It is something that is not noticed
> >>>>>>>>>>> by the guest and we have a fallback
anyhow.
> >>>>>>>>
> >>>>>>>> It is noticeable for the guest, and the fallback is
not effective with
> >>>>>>>> vhost.
> >>>>>>>
> >>>>>>> It's a bug then. Qemu can fallback to tuntap if it
sees issues in vhost.
> >>>>>>
> >>>>>> We can certainly fallback to in-QEMU RSS by disabling vhost,
but I would
> >>>>>> not say lack of such fallback is a bug.
> >>>>>
> >>>>> Such fallback is by design since the introduction of vhost.
> >>>>>
> >>>>>> We don't provide in-QEMU
> >>>>>> fallback for other offloads.
> >>>>>
> >>>>> Yes but what I want to say is that eBPF RSS is different from
those
> >>>>> segmentation offloads. And technically, Qemu can do fallback
for
> >>>>> offloads (as RSC did).
> >>>>
> >>>> Well, I couldn't find any code disabling vhost for the in-QEMU
RSC
> >>>> implementation.
> >>>
> >>> It should be a bug (and I remember we disabled vhost when the patches
> >>> were merged). Have you tested it in a guest to see if it can see RSC
> >>> when vhost is enabled?
> >>>
> >>> I suspect we need to add the RSC bit into current kernel_feature_bits:
> >>>
> >>> /* Features supported by host kernel. */
> >>> static const int kernel_feature_bits[] = {
> >>> VIRTIO_F_NOTIFY_ON_EMPTY,
> >>> VIRTIO_RING_F_INDIRECT_DESC,
> >>> VIRTIO_RING_F_EVENT_IDX,
> >>> VIRTIO_NET_F_MRG_RXBUF,
> >>> VIRTIO_F_VERSION_1,
> >>> VIRTIO_NET_F_MTU,
> >>> VIRTIO_F_IOMMU_PLATFORM,
> >>> VIRTIO_F_RING_PACKED,
> >>> VIRTIO_F_RING_RESET,
> >>> VIRTIO_NET_F_HASH_REPORT,
> >>> VHOST_INVALID_FEATURE_BIT
> >>> };
> >>>
> >>> As RSC won't be provided by TUN/TAP anyhow.
> >>
> >> Adding the RSC bit does not let QEMU disable vhost for RSC, but instead
> >> it implicitly disables RSC in my understanding.
> >
> > Yes.
> >
> >> It is still better than
> >> advertising the availability of that feature while it is missing.
> >
> > Down the road, we probably need to change the behaviour of disabling vhost-net.
> >
> >>
> >>>
> >>>>
> >>>> Looking at the code, I also found the case of vhost-vdpa. vhost can
be
> >>>> simply disabled if it is backed by tuntap, but it is not the case
for vDPA.
> >>>
> >>> True, technically, vDPA can fallback to SVQ, but it's another
topic.
> >>
> >> My point of this discussion is that we cannot enable features just
> >> because they are sufficiently old or because the user claims QEMU runs
> >> on Linux sufficiently new. eBPF requires privilege, and vDPA requires
> >> hardware feature. A fallback is not a silver bullet either, and there
> >> are situations that providing a fallback is not a trivial task.
> >
> > To make sure we are on the same page. I just want to point out that
> > eBPF RSS is not a good example in this context.
> >
> > It works only for tuntap, so we should stick to the behaviour of
> > trying to fallback to userspace if we can as we've already had a
> > userspace fallback. This is the fundamental difference with other
> > features (like segmentation offload) or backend (vDPA) that doesn't
> > have an existing fallback.
>
> Some (probably not all) offloads are implemented in hw/net/net_tx_pkt.c.

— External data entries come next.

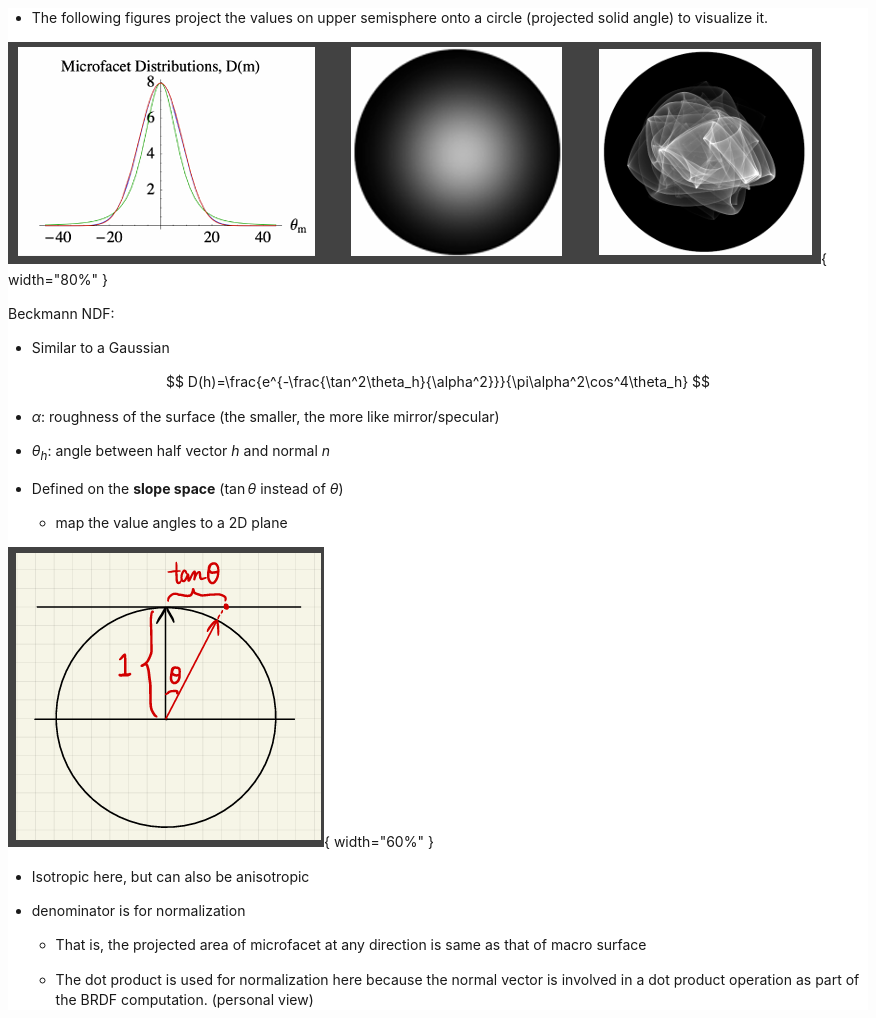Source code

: - The following figures project the values on upper semisphere onto a circle (projected solid angle) to visualize it.

![](./img/PBR3.png){ width="80%" }

Beckmann NDF: 

- Similar to a Gaussian

$$
D(h)=\frac{e^{-\frac{\tan^2\theta_h}{\alpha^2}}}{\pi\alpha^2\cos^4\theta_h}
$$

- $\alpha$: roughness of the surface (the smaller, the more like mirror/specular) 

- $\theta_h$: angle between half vector $h$ and normal $n$

- Defined on the **slope space** ($\tan{\theta}$ instead of $\theta$)

    - map the value angles to a 2D plane

![](./img/PBR4.png){ width="60%" }

- Isotropic here, but can also be anisotropic

- denominator is for normalization

    - That is, the projected area of microfacet at any direction is same as that of macro surface

    - The dot product is used for normalization here because the normal vector is involved in a dot product operation as part of the BRDF computation. (personal view)
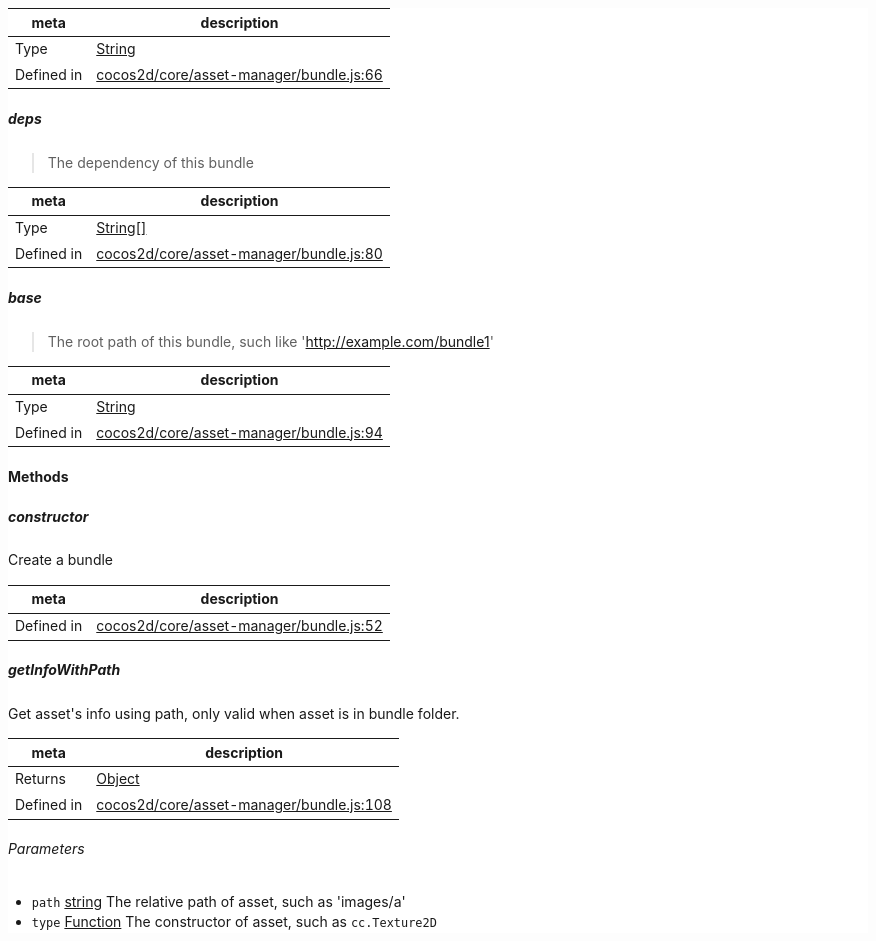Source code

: | meta | description |
|------|-------------|
| Type | <a href="https://developer.mozilla.org/en/JavaScript/Reference/Global_Objects/String" class="crosslink external" target="_blank">String</a> |
| Defined in | [cocos2d/core/asset-manager/bundle.js:66](https://github.com/cocos-creator/engine/blob/efe6330ab64803299d3b7fecde039ffed2d9e696/cocos2d/core/asset-manager/bundle.js#L66) |



##### deps

> The dependency of this bundle

| meta | description |
|------|-------------|
| Type | <a href="https://developer.mozilla.org/en/JavaScript/Reference/Global_Objects/String" class="crosslink external" target="_blank">String[]</a> |
| Defined in | [cocos2d/core/asset-manager/bundle.js:80](https://github.com/cocos-creator/engine/blob/efe6330ab64803299d3b7fecde039ffed2d9e696/cocos2d/core/asset-manager/bundle.js#L80) |



##### base

> The root path of this bundle, such like 'http://example.com/bundle1'

| meta | description |
|------|-------------|
| Type | <a href="https://developer.mozilla.org/en/JavaScript/Reference/Global_Objects/String" class="crosslink external" target="_blank">String</a> |
| Defined in | [cocos2d/core/asset-manager/bundle.js:94](https://github.com/cocos-creator/engine/blob/efe6330ab64803299d3b7fecde039ffed2d9e696/cocos2d/core/asset-manager/bundle.js#L94) |







#### Methods


##### constructor

Create a bundle

| meta | description |
|------|-------------|
| Defined in | [cocos2d/core/asset-manager/bundle.js:52](https://github.com/cocos-creator/engine/blob/efe6330ab64803299d3b7fecde039ffed2d9e696/cocos2d/core/asset-manager/bundle.js#L52) |



##### getInfoWithPath

Get asset's info using path, only valid when asset is in bundle folder.

| meta | description |
|------|-------------|
| Returns | <a href="https://developer.mozilla.org/en/JavaScript/Reference/Global_Objects/Object" class="crosslink external" target="_blank">Object</a> 
| Defined in | [cocos2d/core/asset-manager/bundle.js:108](https://github.com/cocos-creator/engine/blob/efe6330ab64803299d3b7fecde039ffed2d9e696/cocos2d/core/asset-manager/bundle.js#L108) |

###### Parameters
- `path` <a href="https://developer.mozilla.org/en/JavaScript/Reference/Global_Objects/String" class="crosslink external" target="_blank">string</a> The relative path of asset, such as 'images/a'
- `type` <a href="https://developer.mozilla.org/en/JavaScript/Reference/Global_Objects/Function" class="crosslink external" target="_blank">Function</a> The constructor of asset, such as  `cc.Texture2D`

> They are not wired up to behave as a fallback when tuntap's vhost is
> enabled as the in-QEMU RSS is not. In either case, we need to pay some
> effort to wiring things.
>
> I'm not sure it is worthwhile. I think there is a high chance that
> selectively disabling vhost and keeping RSS enabled with fallback will
> result in worse performance than keeping vhost enabled and disabling
> RSS. Such a fallback can still function as an emergency escape hatch,
> but it is also incomplete as we don't have fallbacks for other features.
> I would rather make any features missing in the vhost backend fail to
> keep things consistent.
>
> Regards,
> Akihiko Odaki